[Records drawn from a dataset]
<<<<
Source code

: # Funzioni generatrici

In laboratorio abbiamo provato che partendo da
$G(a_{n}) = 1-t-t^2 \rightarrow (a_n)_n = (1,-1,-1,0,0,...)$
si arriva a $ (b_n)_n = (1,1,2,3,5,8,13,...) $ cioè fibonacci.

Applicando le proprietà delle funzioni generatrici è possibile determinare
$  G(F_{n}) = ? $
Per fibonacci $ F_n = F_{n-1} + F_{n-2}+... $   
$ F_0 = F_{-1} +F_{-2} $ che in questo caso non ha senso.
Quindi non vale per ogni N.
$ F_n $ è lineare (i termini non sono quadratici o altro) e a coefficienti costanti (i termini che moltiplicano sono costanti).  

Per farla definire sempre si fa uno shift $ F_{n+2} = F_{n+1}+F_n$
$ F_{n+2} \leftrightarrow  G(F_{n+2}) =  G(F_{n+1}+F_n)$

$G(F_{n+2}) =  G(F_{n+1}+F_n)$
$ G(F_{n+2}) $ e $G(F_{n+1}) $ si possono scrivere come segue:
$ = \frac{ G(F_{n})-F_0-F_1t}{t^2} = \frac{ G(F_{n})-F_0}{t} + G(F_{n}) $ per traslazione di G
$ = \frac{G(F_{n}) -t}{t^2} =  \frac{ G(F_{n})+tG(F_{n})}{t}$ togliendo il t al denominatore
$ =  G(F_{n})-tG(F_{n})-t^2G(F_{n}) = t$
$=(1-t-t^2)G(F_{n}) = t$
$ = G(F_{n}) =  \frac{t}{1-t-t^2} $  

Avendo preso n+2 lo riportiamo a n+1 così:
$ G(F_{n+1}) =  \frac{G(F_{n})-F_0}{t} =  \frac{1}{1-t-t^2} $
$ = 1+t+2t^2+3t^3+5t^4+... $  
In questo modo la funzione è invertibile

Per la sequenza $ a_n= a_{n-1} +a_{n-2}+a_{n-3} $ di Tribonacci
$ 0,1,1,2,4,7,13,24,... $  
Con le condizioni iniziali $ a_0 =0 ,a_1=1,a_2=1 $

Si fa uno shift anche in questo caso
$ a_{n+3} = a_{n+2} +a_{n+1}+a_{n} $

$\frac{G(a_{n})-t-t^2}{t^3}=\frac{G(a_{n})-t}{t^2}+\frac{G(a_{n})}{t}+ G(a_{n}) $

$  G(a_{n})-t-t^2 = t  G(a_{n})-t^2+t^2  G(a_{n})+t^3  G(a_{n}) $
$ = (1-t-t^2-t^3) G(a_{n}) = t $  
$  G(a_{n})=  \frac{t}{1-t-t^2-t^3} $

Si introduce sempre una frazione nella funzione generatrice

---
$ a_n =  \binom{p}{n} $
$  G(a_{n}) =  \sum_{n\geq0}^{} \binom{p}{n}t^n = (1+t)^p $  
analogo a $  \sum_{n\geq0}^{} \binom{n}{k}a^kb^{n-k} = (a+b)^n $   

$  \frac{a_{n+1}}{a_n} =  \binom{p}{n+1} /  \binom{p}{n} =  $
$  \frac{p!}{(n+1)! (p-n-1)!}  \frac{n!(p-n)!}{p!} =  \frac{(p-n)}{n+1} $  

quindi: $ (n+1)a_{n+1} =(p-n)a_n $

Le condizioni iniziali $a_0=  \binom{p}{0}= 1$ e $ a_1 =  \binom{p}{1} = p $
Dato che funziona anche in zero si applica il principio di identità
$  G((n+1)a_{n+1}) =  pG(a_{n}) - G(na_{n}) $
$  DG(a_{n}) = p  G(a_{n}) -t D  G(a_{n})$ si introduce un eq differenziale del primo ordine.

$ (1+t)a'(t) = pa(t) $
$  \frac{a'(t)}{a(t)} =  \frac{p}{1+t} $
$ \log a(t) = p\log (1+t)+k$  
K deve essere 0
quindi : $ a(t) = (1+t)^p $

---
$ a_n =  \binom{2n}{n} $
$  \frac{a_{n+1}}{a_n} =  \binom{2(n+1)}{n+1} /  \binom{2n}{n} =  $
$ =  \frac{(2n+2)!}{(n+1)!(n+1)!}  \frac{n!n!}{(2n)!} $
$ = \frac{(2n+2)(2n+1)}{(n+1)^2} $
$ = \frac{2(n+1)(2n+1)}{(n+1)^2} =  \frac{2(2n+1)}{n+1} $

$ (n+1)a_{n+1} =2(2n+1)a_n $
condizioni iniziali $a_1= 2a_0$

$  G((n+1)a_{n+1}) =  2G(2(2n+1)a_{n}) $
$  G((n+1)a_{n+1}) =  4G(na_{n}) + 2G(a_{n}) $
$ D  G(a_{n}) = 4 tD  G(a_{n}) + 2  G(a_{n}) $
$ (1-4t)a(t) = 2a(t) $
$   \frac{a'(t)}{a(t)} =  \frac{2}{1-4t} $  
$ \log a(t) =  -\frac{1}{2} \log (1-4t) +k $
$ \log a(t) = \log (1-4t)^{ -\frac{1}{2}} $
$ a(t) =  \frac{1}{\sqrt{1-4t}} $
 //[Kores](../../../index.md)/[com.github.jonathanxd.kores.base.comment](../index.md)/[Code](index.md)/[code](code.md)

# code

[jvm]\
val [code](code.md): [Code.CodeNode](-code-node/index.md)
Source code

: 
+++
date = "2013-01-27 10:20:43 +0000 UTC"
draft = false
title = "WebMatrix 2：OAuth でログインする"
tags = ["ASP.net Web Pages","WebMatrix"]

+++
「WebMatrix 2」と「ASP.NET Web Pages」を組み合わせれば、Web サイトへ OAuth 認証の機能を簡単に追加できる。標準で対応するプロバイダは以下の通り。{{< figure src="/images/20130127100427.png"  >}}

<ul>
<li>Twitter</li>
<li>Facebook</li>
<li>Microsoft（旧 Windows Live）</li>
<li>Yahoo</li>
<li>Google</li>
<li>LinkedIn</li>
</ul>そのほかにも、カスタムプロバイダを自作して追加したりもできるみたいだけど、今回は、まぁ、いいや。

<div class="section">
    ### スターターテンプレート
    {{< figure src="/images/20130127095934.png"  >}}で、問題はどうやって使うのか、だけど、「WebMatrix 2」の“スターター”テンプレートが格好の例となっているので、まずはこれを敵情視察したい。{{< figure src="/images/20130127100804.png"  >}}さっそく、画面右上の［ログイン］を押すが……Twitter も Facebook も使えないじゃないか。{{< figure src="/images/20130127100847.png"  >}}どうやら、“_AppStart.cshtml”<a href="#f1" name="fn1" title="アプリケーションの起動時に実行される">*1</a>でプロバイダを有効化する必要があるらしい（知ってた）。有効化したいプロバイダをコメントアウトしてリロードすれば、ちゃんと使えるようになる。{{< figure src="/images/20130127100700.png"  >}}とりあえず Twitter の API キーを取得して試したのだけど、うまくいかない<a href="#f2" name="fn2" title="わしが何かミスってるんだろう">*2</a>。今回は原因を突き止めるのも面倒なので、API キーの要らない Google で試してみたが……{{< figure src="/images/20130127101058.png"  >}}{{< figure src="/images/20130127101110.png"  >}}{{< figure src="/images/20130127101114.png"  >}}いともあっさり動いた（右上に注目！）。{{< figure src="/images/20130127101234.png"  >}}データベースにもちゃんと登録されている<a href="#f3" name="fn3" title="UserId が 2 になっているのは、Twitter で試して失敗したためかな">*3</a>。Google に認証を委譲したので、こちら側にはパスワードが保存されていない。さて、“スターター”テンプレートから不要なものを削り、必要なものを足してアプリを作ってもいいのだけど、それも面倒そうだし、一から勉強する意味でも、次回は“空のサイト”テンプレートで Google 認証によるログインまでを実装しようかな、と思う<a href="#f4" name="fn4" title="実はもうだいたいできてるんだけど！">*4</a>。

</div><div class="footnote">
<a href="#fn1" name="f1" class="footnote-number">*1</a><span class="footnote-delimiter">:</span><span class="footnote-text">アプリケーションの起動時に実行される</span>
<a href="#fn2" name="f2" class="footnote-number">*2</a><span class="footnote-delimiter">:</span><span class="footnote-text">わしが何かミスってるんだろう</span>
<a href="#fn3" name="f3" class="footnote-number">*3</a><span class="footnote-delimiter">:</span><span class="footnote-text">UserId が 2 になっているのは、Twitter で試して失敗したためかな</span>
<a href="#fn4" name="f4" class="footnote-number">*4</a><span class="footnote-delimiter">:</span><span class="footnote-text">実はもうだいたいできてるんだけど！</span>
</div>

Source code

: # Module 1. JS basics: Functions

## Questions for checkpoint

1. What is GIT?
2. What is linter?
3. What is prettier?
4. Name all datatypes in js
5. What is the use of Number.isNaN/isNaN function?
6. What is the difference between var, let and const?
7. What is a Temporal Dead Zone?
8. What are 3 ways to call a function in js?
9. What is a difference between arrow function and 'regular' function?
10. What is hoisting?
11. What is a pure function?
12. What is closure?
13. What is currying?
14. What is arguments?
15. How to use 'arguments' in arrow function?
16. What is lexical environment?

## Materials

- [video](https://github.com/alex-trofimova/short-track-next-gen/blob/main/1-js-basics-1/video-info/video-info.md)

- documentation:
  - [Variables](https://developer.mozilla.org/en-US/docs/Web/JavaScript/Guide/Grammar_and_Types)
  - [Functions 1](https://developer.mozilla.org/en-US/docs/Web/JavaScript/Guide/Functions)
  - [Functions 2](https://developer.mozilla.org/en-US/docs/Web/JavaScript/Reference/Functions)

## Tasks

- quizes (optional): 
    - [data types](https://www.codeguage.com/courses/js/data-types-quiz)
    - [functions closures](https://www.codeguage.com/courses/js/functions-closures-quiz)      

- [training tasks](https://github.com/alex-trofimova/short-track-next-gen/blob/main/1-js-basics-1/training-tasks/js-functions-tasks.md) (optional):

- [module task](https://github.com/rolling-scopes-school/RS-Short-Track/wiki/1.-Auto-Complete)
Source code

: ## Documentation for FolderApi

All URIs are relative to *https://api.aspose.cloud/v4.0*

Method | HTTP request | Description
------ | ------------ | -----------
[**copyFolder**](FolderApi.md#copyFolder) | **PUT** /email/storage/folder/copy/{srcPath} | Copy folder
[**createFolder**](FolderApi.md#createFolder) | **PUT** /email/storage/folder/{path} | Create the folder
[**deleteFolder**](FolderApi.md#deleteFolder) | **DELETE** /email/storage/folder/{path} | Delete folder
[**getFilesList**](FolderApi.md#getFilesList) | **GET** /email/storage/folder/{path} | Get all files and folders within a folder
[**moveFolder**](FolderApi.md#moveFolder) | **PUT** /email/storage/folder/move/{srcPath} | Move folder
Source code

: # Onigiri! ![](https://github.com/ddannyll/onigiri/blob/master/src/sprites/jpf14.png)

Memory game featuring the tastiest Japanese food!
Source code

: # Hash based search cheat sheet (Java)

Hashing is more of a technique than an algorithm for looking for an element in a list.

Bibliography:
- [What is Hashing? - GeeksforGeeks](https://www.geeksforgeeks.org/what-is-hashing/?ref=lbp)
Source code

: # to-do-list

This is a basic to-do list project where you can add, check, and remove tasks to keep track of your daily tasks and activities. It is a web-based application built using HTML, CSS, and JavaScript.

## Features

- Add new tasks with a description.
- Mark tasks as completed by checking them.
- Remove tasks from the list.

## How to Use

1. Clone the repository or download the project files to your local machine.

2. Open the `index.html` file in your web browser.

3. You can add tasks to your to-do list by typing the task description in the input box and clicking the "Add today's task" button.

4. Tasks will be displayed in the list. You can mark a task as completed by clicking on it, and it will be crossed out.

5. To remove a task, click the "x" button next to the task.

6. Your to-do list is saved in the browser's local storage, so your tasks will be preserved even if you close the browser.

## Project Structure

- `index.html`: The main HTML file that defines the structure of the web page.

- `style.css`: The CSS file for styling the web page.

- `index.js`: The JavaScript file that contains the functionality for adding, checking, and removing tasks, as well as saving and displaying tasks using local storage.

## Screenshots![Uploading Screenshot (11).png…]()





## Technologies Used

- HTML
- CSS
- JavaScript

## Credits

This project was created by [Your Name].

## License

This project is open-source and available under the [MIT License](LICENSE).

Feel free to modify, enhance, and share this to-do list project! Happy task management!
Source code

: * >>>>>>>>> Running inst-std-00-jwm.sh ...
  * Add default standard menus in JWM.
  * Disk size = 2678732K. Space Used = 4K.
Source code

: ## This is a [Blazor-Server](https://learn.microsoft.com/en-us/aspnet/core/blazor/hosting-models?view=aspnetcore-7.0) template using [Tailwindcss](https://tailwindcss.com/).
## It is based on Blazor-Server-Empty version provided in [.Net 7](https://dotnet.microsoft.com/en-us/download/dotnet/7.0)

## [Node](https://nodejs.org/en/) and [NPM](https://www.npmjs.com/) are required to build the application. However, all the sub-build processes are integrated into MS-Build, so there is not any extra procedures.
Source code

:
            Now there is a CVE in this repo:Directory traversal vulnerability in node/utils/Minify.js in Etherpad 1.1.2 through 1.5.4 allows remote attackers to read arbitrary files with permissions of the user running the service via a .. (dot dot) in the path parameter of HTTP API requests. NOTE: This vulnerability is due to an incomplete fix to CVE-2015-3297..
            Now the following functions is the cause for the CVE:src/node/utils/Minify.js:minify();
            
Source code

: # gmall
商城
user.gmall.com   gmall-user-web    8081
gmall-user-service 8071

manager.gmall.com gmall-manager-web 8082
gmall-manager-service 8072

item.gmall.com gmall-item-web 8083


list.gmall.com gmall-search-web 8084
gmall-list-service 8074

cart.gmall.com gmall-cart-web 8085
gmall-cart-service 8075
>>>>
Problem to solve
Working from the entries above, filter out every line that lacks "blob" and copy what remains.

Answer section
- [video](https://github.com/alex-trofimova/short-track-next-gen/blob/main/1-js-basics-1/video-info/video-info.md)
- [training tasks](https://github.com/alex-trofimova/short-track-next-gen/blob/main/1-js-basics-1/training-tasks/js-functions-tasks.md) (optional):
: # Onigiri! ![](https://github.com/ddannyll/onigiri/blob/master/src/sprites/jpf14.png)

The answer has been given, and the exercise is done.